::: The records :::

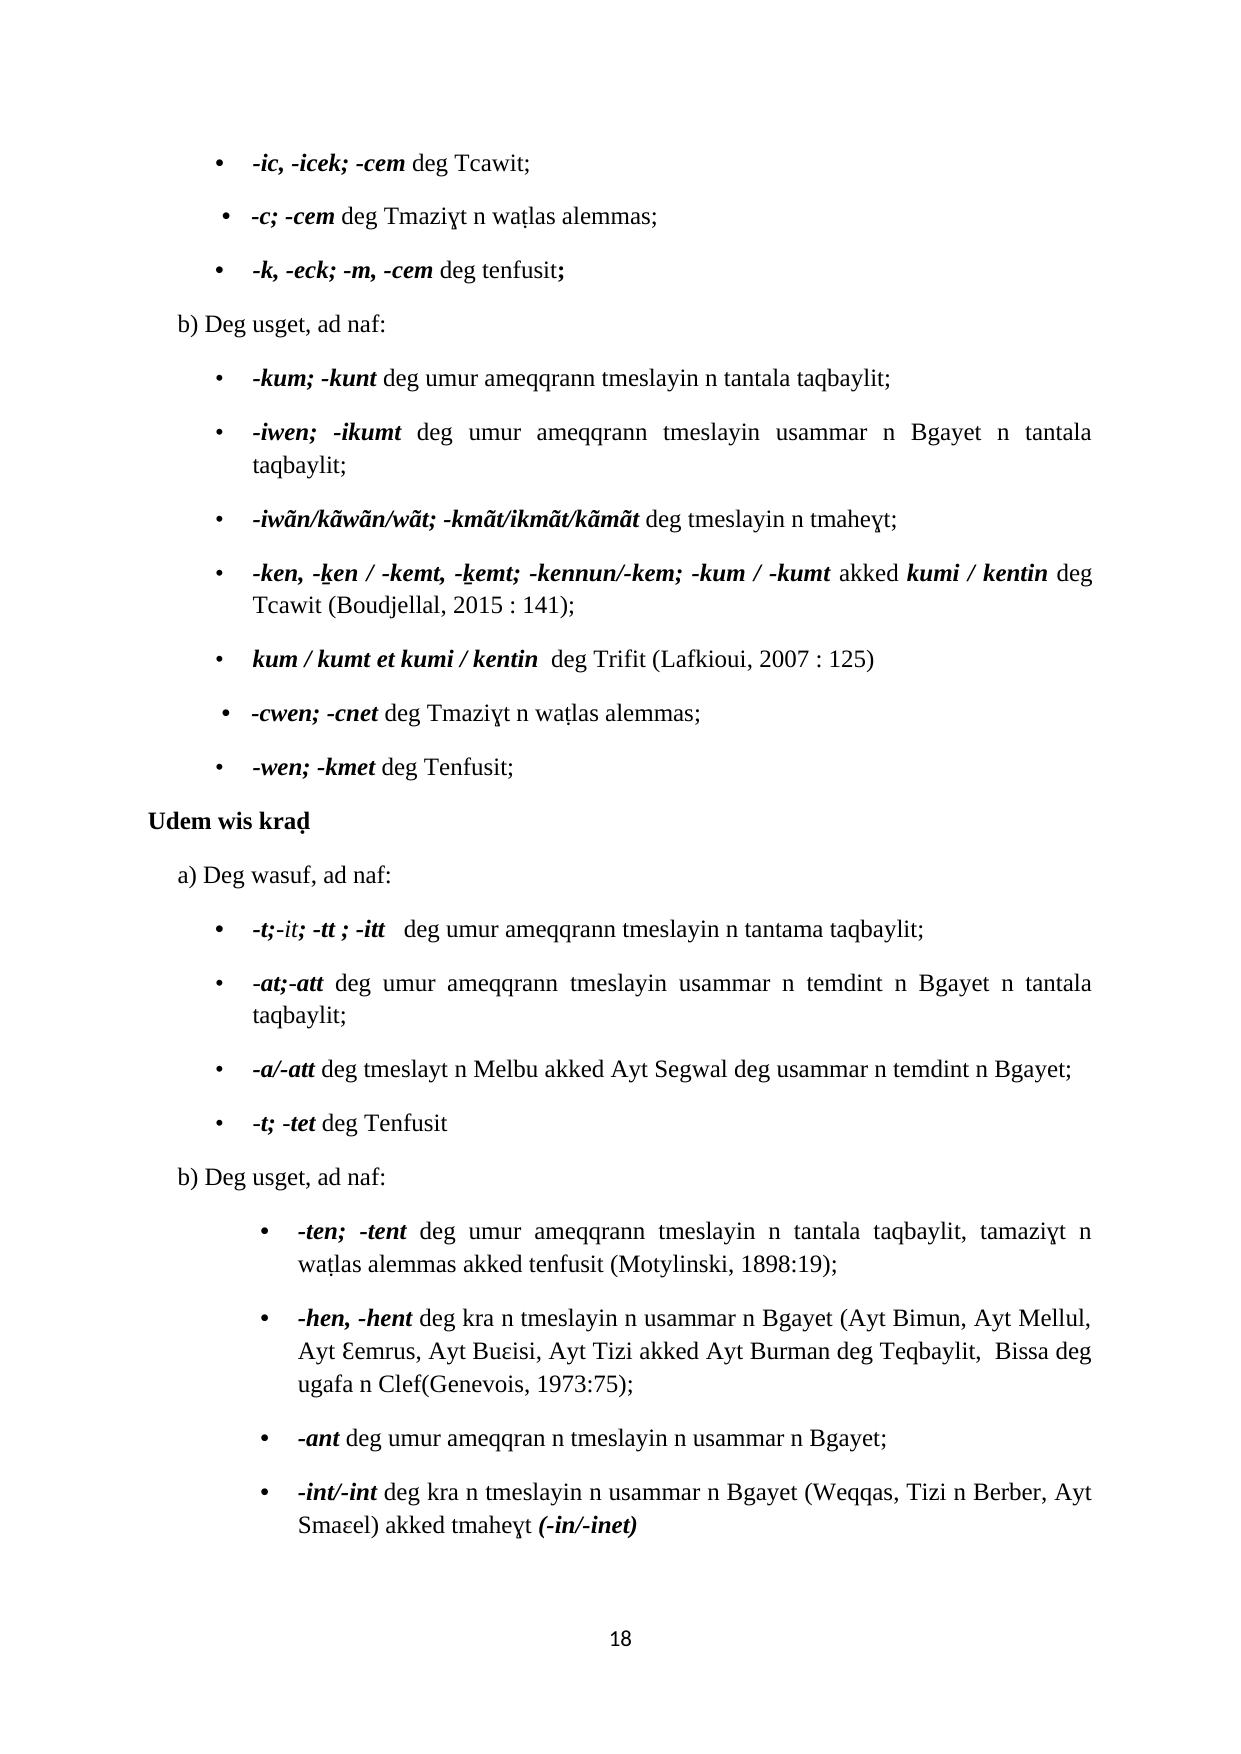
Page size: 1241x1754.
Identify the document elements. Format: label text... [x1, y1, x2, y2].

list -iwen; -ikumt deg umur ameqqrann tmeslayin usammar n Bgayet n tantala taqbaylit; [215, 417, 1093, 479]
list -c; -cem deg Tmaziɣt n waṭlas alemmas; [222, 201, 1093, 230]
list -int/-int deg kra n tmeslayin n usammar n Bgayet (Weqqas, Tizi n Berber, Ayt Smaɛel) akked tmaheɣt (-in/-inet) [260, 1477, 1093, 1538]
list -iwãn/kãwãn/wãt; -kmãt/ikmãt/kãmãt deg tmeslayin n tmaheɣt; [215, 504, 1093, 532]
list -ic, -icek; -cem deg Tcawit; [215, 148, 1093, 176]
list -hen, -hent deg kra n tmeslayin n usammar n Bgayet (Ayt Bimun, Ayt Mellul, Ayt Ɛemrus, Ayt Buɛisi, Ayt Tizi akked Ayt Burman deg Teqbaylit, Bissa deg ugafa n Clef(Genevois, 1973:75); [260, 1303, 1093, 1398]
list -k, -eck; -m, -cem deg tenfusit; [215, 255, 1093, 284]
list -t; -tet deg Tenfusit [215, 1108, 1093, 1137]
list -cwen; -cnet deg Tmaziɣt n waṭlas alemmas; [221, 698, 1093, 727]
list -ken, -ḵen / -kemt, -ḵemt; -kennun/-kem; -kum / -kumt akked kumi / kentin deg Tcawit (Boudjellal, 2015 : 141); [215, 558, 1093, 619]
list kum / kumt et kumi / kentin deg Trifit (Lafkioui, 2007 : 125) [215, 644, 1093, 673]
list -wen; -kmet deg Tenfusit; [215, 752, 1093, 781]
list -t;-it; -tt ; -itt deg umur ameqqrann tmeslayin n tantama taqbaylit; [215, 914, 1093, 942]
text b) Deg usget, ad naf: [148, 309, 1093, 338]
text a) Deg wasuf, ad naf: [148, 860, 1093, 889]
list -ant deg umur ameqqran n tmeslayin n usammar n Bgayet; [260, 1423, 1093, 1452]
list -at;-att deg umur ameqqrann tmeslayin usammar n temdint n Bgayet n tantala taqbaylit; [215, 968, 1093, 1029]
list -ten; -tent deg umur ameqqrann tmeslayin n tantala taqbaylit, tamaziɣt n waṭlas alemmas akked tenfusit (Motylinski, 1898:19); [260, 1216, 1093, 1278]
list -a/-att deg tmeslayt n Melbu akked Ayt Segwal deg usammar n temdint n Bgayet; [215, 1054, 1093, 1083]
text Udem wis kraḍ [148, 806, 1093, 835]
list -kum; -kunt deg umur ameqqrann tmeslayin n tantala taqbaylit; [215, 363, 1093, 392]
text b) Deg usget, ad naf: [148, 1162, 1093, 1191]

:::

- [Task description]: Every entry above needs to be retyped exactly; drop the pictures.

- [Exercise output]:
Page size: 1241x1754.
Identify the document elements. Format: label text... [x1, y1, x2, y2].

list -iwen; -ikumt deg umur ameqqrann tmeslayin usammar n Bgayet n tantala taqbaylit; [215, 417, 1093, 479]
list -c; -cem deg Tmaziɣt n waṭlas alemmas; [222, 201, 1093, 230]
list -int/-int deg kra n tmeslayin n usammar n Bgayet (Weqqas, Tizi n Berber, Ayt Smaɛel) akked tmaheɣt (-in/-inet) [260, 1477, 1093, 1538]
list -iwãn/kãwãn/wãt; -kmãt/ikmãt/kãmãt deg tmeslayin n tmaheɣt; [215, 504, 1093, 532]
list -ic, -icek; -cem deg Tcawit; [215, 148, 1093, 176]
list -hen, -hent deg kra n tmeslayin n usammar n Bgayet (Ayt Bimun, Ayt Mellul, Ayt Ɛemrus, Ayt Buɛisi, Ayt Tizi akked Ayt Burman deg Teqbaylit, Bissa deg ugafa n Clef(Genevois, 1973:75); [260, 1303, 1093, 1398]
list -k, -eck; -m, -cem deg tenfusit; [215, 255, 1093, 284]
list -t; -tet deg Tenfusit [215, 1108, 1093, 1137]
list -cwen; -cnet deg Tmaziɣt n waṭlas alemmas; [221, 698, 1093, 727]
list -ken, -ḵen / -kemt, -ḵemt; -kennun/-kem; -kum / -kumt akked kumi / kentin deg Tcawit (Boudjellal, 2015 : 141); [215, 558, 1093, 619]
list kum / kumt et kumi / kentin deg Trifit (Lafkioui, 2007 : 125) [215, 644, 1093, 673]
list -wen; -kmet deg Tenfusit; [215, 752, 1093, 781]
list -t;-it; -tt ; -itt deg umur ameqqrann tmeslayin n tantama taqbaylit; [215, 914, 1093, 942]
text b) Deg usget, ad naf: [148, 309, 1093, 338]
text a) Deg wasuf, ad naf: [148, 860, 1093, 889]
list -ant deg umur ameqqran n tmeslayin n usammar n Bgayet; [260, 1423, 1093, 1452]
list -at;-att deg umur ameqqrann tmeslayin usammar n temdint n Bgayet n tantala taqbaylit; [215, 968, 1093, 1029]
list -ten; -tent deg umur ameqqrann tmeslayin n tantala taqbaylit, tamaziɣt n waṭlas alemmas akked tenfusit (Motylinski, 1898:19); [260, 1216, 1093, 1278]
list -a/-att deg tmeslayt n Melbu akked Ayt Segwal deg usammar n temdint n Bgayet; [215, 1054, 1093, 1083]
text Udem wis kraḍ [148, 806, 1093, 835]
list -kum; -kunt deg umur ameqqrann tmeslayin n tantala taqbaylit; [215, 363, 1093, 392]
text b) Deg usget, ad naf: [148, 1162, 1093, 1191]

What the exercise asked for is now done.